Верхотурцев плыл, останавливался, ложился на спину. В плечах набухли больные суставы. Вывихи болели, мешая плыть. Кляп вздулся в груди, не давал дышать. Но этот кляп не позволял утонуть. Он был как рыбий пузырь.

Лежа на спине, Верхотурцев забылся. Дремал среди звенящих шлепков. Ему казалось, что под сердцем у него бьется странный плод. Как у женщины, в которой случилось зачатие. У него не было сил изумляться. Он доверил себя чуду, что вырвало его из горящего самолета, подхватило в свободном падении, втянуло в ревущий волчок, а потом мягко сбросила в море.

Он дремал, чувствуя под сердцем дышащий плод.

Сквозь звон воды уловил слабый стрекот. Стал крутить головой, захлебнулся. Кашляя, выплевывая соленую воду, увидел лодку. Она шла далеко, против солнца. Исчезала в блеске и вновь появлялась, длинная, с заостренным носом. На таких сирийские рыбаки ходят в море.

Верхотурцев стал кричать, махать рукой, выталкивал себя из воды. Обессилил, лег на спину и вновь на мгновение забылся.

Когда очнулся, лодка была рядом, шла на него.

Она была построена из длинных крашенных досок, зеленая, с красной полосой по борту. Нос возвышался, на нем были нарисованы глаза с белыми веками и ресницами. Должно быть, эти глаза углядели Верхотурцева в море.

В лодке виднелись люди. Они указывали в сторону Верхотурцева.

Лодка приблизилась, прошла рядом, бурун от винта хлестнул Верхотурцева в лицо, и он захлебнулся. Пока откашливался, лодка сделала круг, подошла. Несколько коричневых лиц и жилистых рук потянулись к нему. Когда его тащили из моря, и он терся голым животом о деревянный борт, снова успел подумать, что его избавление – дело чьей-то безымянной воли, которая не оставляет его.

Рыбаки уложили его на дно лодки, на мягкие тюки и веревки. Что-то говорили, спрашивали. Он не понимал их язык. Смотрел на худые загорелые лица. Один был с бородой в желтом картузе. Другой, горбоносый, носил мятую шляпу. У третьего, с волосами до плеч, лоб был перевязан лентой. Они обращались к Верхотурцеву, указывали в море, видимо спрашивали, откуда он взялся.

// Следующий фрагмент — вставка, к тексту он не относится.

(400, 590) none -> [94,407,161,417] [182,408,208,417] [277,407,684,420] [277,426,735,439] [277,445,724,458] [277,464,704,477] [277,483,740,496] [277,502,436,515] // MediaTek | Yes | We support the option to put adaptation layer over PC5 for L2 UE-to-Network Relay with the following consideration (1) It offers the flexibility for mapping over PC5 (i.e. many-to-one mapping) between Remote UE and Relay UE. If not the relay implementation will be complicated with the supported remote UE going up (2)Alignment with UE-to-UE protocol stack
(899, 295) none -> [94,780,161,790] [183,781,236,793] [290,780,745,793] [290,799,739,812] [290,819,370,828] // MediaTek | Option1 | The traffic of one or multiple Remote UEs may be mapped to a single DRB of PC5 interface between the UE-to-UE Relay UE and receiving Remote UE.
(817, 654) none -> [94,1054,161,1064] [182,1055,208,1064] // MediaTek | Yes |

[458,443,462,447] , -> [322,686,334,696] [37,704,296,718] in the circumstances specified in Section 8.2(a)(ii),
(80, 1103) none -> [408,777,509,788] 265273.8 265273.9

– Я русский! Хмеймим! Летчик! – Верхотурцев показывал в небо, в море, на далекий розовый берег. Рыбки переспрашивали, растерянно повторяли:

– Руссия! Хмеймим! – недоверчиво смотрели в пустое небо, в пустое море.

Его оставили лежать на днище, прикрыли голое тело ветошью. Корма была заполнена рыбой. Длинные серебряные рыбины имели фиолетовый отлив. Глаза золотые с черной сердцевиной. Рыбы уснули, лишь изредка то одна, то другая поднимала хвост, раскрывала красные жабры.

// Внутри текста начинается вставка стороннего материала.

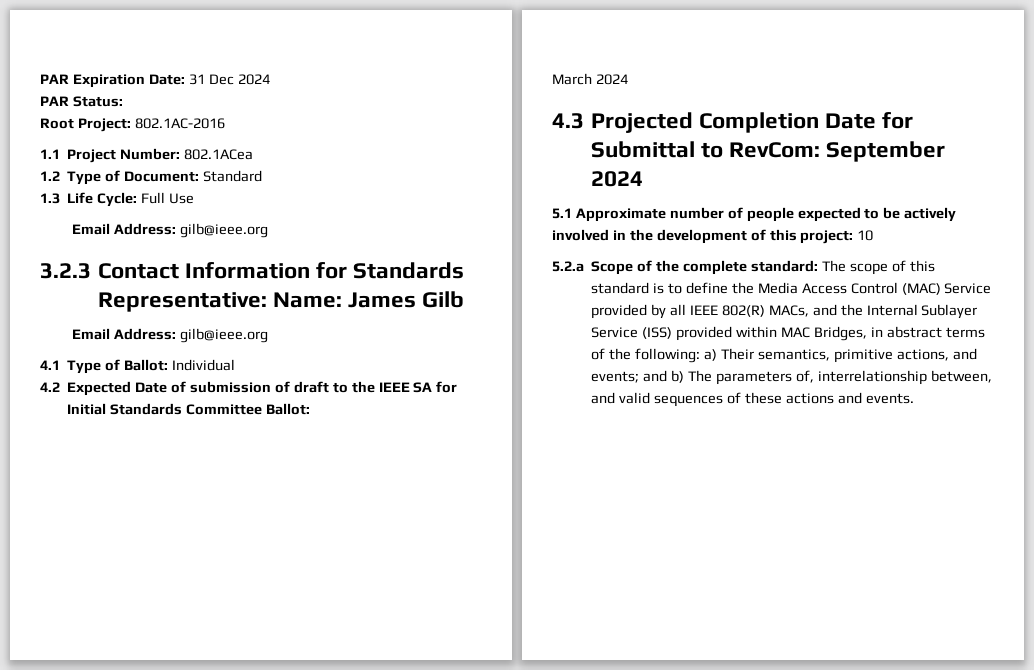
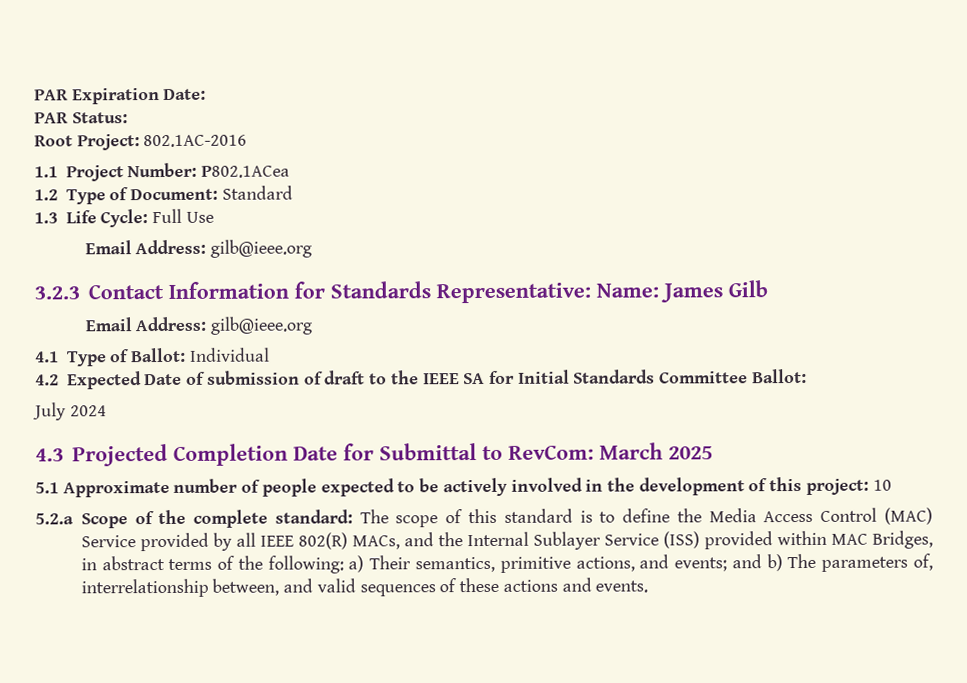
[188,74,270,85] 31 Dec 2024 -> (207, 94) none
[184,149,254,160] 802.1ACea -> [201,165,291,178] P802.1ACea
[552,73,592,85] March -> [33,402,66,421] July
[826,141,946,162] [591,171,644,187] September 2024 -> [598,442,713,460] March 2025

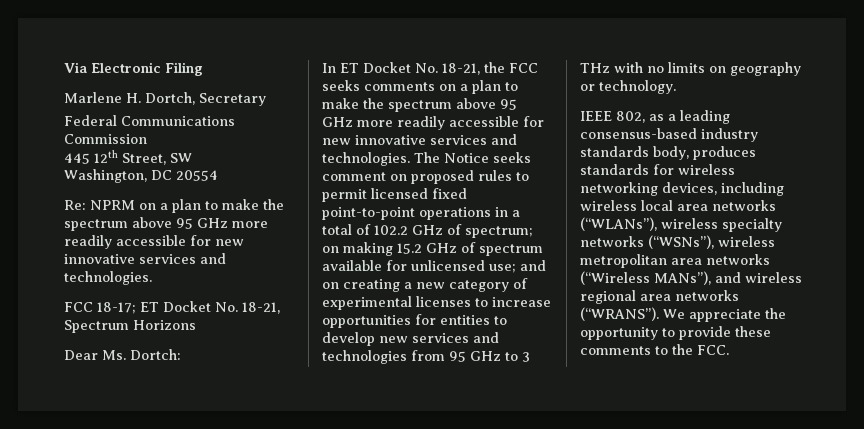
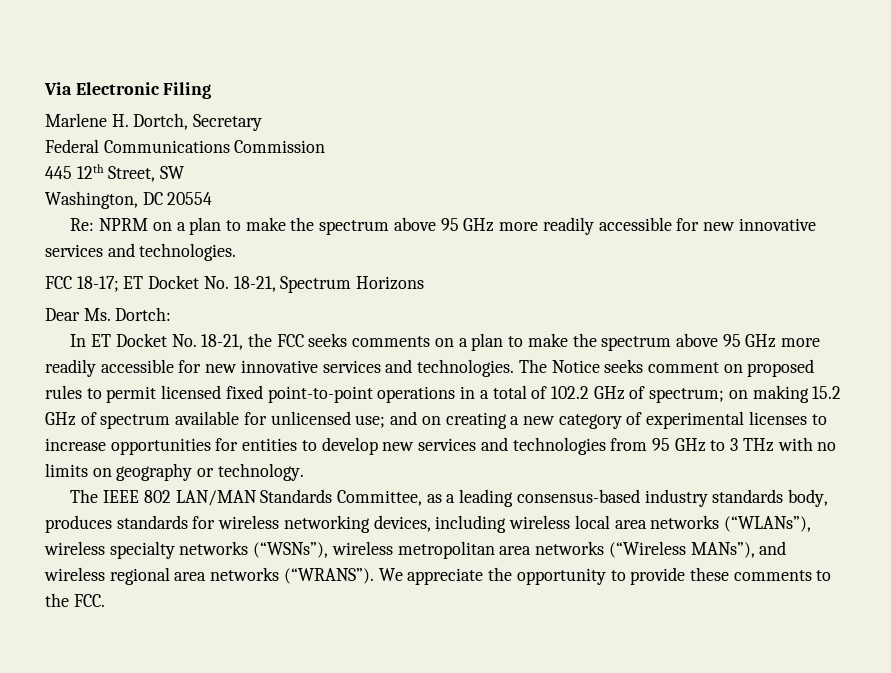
[580,111,645,123] IEEE 802, -> [70,489,423,506] The IEEE 802 LAN/MAN Standards Committee,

Верхотурцев дремал среди рыб, вдыхал запах молоки и слизи. Слышал, как стрекочет двигатель, волны стучат о днище, как переговариваются рыбаки.

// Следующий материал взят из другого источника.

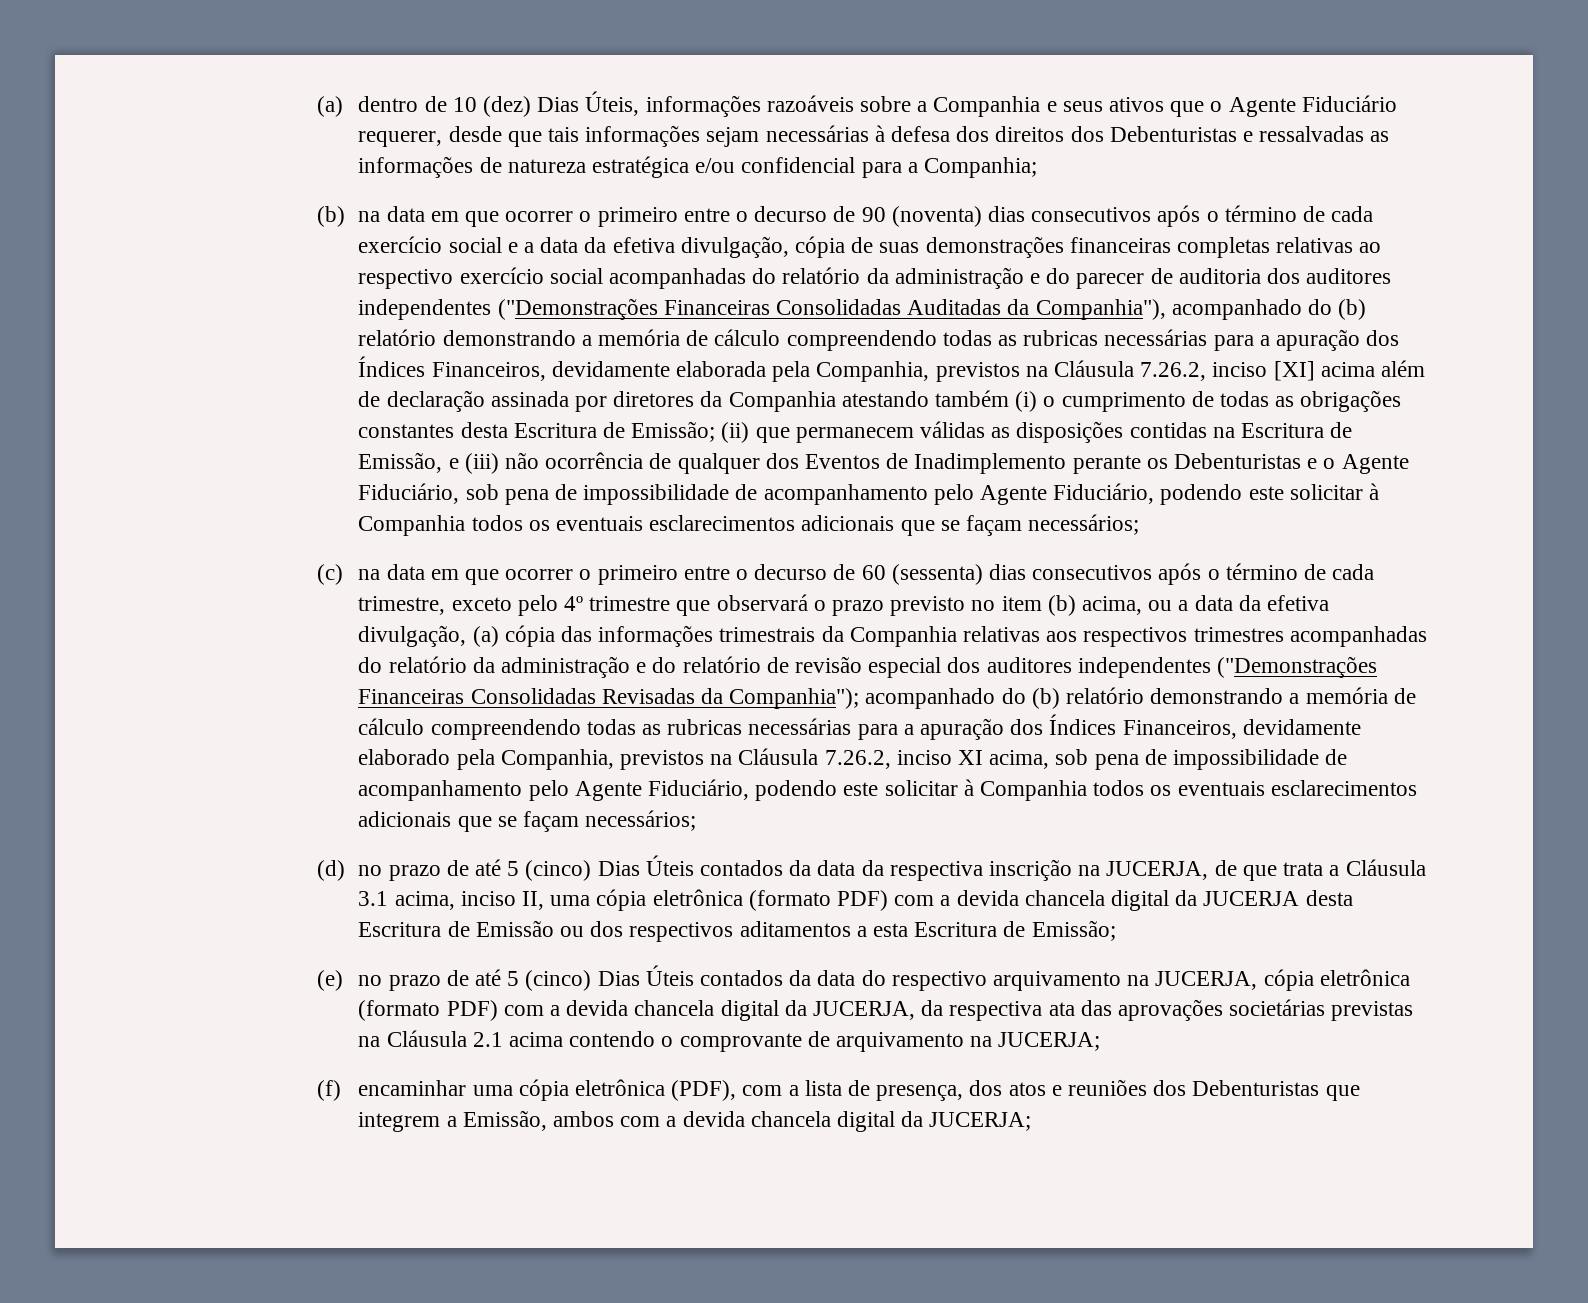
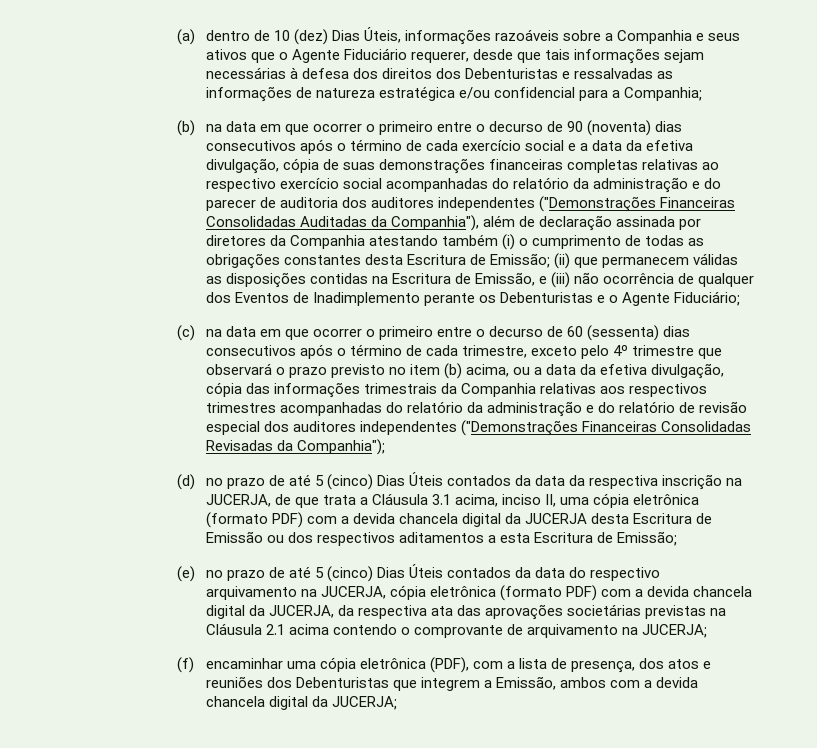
[1171,299,1367,320] [358,329,1400,351] [358,356,1375,382] acompanhado do (b) relatório demonstrando a memória de cálculo compreendendo todas as rubricas necessárias para a apuração dos Índices Financeiros, devidamente elaborada pela Companhia, previstos na Cláusula 7.26.2, inciso [XI] acima -> (479, 223) none
[358,483,1380,505] [358,514,1140,536] Fiduciário, sob pena de impossibilidade de acompanhamento pelo Agente Fiduciário, podendo este solicitar à Companhia todos os eventuais esclarecimentos adicionais que se façam necessários; -> [674,291,741,306] Fiduciário;
[472,626,499,647] (a) -> (725, 371) none
[865,687,1416,709] [358,714,1361,740] [358,748,1348,770] [358,779,1417,801] [358,810,697,832] acompanhado do (b) relatório demonstrando a memória de cálculo compreendendo todas as rubricas necessárias para a apuração dos Índices Financeiros, devidamente elaborado pela Companhia, previstos na Cláusula 7.26.2, inciso XI acima, sob pena de impossibilidade de acompanhamento pelo Agente Fiduciário, podendo este solicitar à Companhia todos os eventuais esclarecimentos adicionais que se façam necessários; -> (385, 447) none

Очнулся, когда лодка ткнулась в деревянный причал. Кругом теснились другие лодки, такие же остроносые, зеленые, с нарисованными глазами. По берегу сновали люди, выгружали из лодок носилки с рыбой. Виднелись белые, яркие на солнце дома, высокие изгороди. Зеленела главка мечети. Пахло дымом. Кругом было море. Море солнечно сверкало за домами и луковичкой минарета.

Верхотурцев подумал, что это остров, один из тех, над которыми пролетали самолеты, заходя на посадку.

На причале появился человек в белом до земли одеянии, с черной бородой. Он теребил четки, перебирал цветные камушки. Ему указывали на Верхотурцева, повторяли:

– Руссия! Хмеймим! – Указывали в море, в небо. Человек строго слушал, играл четками. Сделал знак и пошел с причала.

Рыбаки подняли из лодки Верхотурцева, поправили на нем сползавшую ветошь и повели на берег. Когда он ступил на песок, шагнул в узкий, окруженный стенами проулок, его стал бить озноб.

Тряслось тело, стучали зубы, ходили ходуном глаза. Он кашлял, слезы текли. Ком, который образовался под сердцем, рвался наружу. Из ушей, из носа текла кровь. Казалось, сейчас у него случится выкидыш. Плод выскользнет вместе с кашлем и в красной слизи упадет на песок. Верхотурцев сел на землю, и его продолжало трясти.

Его взяли на руки, внесли сквозь деревянные, крашенные синим ворота в дом и положили на низкий топчан, накрыли лоскутным одеялом.

Он продолжал сотрясаться, испытывал запоздалый страх. Видел удалявшийся обрубок самолета, море, к которому приближался в падении. Старался схватить пустоту, ревущий мокрый волчок, который увлек его, стал скручивать, ломая руки и горло.

Верхотурцев содрогался под лоскутным одеялом, пока ему ни принесли в стаканчике горячий чай. Он пил, согревался. Озноб оставил его. Он засыпал, видя беленую стену и на ней открытку с какой-то мечетью.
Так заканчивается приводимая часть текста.